Por que até agora essa questão do custo elevado do Judiciário não foi devidamente enfrentada?
Porque os mais pobres não têm representação no Congresso. Eles não conseguem pressionar os congressistas a fazer uma lei que possa beneficiá-los. Os advogados e as pessoas do direito não estão preocupados com isso, porque eles não olham para os dados. Então, não consideram que seja um problema.

É este o melhor momento para entrar com essa discussão?

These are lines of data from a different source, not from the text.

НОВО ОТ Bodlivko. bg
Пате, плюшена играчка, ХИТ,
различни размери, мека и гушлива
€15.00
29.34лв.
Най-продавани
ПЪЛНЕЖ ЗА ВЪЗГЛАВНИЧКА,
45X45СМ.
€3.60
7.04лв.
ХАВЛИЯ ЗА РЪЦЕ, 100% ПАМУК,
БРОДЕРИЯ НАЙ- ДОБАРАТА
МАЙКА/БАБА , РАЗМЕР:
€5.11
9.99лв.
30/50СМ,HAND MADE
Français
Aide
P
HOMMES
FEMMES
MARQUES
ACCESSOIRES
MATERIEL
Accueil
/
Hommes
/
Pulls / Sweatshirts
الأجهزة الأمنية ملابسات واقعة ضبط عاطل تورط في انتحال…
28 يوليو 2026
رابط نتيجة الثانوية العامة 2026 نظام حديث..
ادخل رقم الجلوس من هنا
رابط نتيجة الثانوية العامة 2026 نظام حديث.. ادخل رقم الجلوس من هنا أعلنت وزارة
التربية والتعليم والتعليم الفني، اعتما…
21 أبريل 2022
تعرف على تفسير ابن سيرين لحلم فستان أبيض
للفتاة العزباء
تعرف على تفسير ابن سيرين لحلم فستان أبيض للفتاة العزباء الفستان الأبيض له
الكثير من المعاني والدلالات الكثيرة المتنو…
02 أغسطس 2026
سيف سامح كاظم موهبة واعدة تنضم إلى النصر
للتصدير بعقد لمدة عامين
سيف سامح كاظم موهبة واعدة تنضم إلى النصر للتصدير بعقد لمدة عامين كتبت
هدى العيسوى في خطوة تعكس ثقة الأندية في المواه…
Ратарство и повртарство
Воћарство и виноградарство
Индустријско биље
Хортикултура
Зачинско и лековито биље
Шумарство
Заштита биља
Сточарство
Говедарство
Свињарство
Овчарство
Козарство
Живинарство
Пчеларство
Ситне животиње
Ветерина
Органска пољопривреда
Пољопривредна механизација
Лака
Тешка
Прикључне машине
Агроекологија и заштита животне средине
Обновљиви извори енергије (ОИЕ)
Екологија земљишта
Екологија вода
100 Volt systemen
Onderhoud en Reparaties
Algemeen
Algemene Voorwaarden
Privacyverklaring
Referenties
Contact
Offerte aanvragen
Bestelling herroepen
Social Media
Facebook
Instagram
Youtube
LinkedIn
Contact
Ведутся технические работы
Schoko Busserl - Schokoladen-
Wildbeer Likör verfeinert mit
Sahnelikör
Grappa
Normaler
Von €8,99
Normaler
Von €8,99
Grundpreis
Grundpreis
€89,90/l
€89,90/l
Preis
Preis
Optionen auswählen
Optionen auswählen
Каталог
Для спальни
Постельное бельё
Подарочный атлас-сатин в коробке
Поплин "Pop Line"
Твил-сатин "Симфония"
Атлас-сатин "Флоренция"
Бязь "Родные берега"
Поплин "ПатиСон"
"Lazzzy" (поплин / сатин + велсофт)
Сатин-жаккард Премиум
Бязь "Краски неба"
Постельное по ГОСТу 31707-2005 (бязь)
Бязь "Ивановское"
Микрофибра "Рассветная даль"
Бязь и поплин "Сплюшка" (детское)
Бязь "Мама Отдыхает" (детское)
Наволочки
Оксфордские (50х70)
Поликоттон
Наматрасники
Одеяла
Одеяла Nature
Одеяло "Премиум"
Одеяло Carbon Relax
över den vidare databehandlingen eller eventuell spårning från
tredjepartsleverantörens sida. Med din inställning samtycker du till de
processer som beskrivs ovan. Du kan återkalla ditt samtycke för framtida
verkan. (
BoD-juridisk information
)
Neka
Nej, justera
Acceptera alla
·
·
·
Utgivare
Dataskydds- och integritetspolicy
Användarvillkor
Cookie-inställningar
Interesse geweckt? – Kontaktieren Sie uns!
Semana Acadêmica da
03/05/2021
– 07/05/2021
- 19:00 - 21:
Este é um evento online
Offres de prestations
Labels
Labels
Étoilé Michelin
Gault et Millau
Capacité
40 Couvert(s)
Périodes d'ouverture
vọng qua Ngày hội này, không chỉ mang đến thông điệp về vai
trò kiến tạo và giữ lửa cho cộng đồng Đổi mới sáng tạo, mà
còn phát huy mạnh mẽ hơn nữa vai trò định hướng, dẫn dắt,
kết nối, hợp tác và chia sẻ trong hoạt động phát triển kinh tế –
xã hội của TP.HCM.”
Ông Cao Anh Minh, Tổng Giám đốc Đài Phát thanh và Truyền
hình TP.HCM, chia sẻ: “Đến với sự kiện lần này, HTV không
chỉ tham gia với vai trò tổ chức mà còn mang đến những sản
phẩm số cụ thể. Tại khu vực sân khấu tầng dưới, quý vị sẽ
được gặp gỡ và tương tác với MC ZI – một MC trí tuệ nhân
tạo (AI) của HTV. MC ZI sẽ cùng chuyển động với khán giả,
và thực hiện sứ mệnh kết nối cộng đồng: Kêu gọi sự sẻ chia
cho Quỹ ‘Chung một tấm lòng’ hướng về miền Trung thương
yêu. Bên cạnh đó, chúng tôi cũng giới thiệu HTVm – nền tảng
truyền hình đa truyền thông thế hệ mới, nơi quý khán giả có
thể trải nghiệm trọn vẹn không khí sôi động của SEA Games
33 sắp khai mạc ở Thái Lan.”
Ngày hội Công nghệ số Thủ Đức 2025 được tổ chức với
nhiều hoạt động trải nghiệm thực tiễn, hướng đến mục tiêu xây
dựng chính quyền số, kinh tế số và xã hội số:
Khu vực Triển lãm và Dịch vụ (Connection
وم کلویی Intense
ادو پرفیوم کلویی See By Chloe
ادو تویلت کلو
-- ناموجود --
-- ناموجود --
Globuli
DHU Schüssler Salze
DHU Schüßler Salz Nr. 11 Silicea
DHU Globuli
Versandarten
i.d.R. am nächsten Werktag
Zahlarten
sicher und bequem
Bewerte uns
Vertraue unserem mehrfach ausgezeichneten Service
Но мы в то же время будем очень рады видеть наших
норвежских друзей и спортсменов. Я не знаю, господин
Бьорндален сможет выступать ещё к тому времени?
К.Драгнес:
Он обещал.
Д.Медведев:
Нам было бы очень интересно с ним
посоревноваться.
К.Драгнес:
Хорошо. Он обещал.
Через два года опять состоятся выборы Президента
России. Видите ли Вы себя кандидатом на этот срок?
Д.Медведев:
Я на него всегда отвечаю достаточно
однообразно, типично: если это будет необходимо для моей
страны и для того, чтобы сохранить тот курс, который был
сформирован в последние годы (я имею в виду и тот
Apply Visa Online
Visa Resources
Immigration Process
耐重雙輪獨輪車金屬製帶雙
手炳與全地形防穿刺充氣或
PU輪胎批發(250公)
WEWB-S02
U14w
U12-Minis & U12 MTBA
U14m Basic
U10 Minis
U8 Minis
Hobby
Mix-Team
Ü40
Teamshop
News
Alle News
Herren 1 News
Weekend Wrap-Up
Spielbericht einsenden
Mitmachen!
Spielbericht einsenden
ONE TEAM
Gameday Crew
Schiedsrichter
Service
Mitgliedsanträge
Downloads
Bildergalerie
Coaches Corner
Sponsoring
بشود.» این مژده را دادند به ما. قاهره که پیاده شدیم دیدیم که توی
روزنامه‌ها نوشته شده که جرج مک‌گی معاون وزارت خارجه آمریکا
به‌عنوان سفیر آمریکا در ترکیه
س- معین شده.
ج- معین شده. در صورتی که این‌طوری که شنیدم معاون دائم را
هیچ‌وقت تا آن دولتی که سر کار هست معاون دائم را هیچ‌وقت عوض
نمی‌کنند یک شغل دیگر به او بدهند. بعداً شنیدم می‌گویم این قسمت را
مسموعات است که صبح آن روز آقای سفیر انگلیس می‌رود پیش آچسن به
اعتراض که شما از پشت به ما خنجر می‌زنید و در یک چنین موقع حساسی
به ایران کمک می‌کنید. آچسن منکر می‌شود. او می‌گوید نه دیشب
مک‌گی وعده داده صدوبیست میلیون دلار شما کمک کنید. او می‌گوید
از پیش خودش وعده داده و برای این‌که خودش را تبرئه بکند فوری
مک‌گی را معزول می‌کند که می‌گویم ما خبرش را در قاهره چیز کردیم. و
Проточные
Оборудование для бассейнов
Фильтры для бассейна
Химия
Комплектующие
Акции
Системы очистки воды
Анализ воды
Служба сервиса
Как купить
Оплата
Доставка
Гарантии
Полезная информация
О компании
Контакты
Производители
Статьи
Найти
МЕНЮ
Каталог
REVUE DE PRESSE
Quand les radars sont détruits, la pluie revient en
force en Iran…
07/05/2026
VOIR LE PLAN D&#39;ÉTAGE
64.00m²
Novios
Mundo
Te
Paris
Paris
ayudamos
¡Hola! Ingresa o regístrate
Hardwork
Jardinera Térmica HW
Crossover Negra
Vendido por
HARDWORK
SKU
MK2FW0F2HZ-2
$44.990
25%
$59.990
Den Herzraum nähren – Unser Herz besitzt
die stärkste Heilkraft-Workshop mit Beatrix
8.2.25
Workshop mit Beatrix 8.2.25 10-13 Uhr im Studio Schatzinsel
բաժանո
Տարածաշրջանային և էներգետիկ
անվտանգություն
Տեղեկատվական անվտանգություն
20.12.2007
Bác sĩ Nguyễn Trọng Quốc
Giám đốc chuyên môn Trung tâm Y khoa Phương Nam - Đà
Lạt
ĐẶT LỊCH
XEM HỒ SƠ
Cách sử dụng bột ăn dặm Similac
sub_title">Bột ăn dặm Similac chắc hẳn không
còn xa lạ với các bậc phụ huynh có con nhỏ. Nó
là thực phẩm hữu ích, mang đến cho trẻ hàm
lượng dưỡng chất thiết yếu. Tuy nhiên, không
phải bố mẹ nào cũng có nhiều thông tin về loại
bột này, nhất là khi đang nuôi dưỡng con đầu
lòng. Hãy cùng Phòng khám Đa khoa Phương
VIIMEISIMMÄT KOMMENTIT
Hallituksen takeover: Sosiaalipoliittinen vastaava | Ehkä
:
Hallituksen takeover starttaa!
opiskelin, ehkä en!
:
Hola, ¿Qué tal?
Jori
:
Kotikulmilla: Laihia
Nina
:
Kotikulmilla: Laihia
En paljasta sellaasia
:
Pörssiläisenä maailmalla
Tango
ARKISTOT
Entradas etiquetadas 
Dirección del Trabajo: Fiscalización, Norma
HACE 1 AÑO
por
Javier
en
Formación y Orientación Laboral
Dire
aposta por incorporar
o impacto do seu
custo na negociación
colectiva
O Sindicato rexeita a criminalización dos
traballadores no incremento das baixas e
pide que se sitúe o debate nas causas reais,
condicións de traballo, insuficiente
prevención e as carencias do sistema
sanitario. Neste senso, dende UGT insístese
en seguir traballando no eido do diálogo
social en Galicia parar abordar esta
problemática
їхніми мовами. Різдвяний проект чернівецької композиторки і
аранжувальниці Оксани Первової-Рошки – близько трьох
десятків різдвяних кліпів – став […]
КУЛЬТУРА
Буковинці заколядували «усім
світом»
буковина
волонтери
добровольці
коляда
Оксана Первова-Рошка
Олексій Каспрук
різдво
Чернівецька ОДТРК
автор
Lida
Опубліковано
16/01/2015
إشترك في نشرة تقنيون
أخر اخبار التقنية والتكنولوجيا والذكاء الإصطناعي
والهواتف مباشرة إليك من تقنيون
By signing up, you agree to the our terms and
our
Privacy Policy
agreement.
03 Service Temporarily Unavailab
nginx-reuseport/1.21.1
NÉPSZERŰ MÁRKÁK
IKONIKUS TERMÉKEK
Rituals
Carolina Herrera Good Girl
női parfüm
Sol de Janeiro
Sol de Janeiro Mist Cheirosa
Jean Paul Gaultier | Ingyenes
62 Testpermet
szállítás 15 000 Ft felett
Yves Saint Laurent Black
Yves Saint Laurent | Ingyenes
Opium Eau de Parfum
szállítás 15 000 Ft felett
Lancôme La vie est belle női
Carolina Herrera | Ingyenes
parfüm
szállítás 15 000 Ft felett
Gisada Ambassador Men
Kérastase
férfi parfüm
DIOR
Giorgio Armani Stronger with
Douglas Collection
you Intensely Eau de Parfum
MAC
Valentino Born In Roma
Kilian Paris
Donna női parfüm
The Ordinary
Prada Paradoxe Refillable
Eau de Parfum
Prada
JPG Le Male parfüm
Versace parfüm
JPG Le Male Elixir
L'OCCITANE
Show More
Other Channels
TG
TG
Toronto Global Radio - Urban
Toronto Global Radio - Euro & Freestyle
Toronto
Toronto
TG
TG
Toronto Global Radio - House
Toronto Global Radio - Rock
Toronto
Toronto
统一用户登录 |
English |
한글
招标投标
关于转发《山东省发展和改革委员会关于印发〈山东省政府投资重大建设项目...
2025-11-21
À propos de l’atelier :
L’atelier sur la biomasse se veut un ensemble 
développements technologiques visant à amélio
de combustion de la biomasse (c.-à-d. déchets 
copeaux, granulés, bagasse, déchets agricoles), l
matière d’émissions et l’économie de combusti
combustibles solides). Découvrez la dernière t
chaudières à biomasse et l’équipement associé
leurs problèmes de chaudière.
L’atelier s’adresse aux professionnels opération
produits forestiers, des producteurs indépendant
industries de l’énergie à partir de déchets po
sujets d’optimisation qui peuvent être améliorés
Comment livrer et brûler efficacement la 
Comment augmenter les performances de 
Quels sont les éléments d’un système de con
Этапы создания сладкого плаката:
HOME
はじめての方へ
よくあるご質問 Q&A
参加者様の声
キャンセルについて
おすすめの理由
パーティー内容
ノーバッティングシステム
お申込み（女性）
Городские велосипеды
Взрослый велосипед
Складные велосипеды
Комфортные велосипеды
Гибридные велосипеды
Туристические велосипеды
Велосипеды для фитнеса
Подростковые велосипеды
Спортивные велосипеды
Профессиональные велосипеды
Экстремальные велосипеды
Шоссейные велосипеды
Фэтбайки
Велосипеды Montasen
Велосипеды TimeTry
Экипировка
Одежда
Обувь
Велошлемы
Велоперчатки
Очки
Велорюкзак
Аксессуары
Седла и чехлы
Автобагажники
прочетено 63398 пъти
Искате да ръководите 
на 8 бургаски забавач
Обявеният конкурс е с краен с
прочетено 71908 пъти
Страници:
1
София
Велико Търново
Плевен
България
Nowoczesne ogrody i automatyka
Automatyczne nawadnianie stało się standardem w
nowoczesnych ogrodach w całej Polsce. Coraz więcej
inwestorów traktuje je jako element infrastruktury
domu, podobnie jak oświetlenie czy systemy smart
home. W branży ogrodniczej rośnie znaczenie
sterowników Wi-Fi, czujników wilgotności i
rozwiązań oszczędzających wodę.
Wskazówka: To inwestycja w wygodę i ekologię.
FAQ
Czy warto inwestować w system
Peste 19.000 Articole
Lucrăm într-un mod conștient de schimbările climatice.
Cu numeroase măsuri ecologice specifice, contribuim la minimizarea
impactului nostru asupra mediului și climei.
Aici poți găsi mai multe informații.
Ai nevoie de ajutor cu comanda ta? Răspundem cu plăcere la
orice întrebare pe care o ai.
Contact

A pandemia arrebentou as finanças públicas do Brasil, que precisa voltar a crescer. Mas sabemos que, para um país se desenvolver economicamente, é indispensável ter uma Justiça que possa garantir os contratos, assegurar a propriedade, que seja independente e consiga influenciar o comportamento das pessoas. A situação atual, em que o Judiciário está cheio de processos, não é uma boa notícia. Por vezes, os juízes resistem a aplicar o próprio texto da lei e do contrato. É uma situação de muita insegurança, em que as pessoas não sabem o que pode ocorrer se entrarem na Justiça. Para o bem da cidadania, o ideal seria que os precedentes fossem respeitados. O Judiciário brasileiro tem o grande desafio de se tornar eficiente.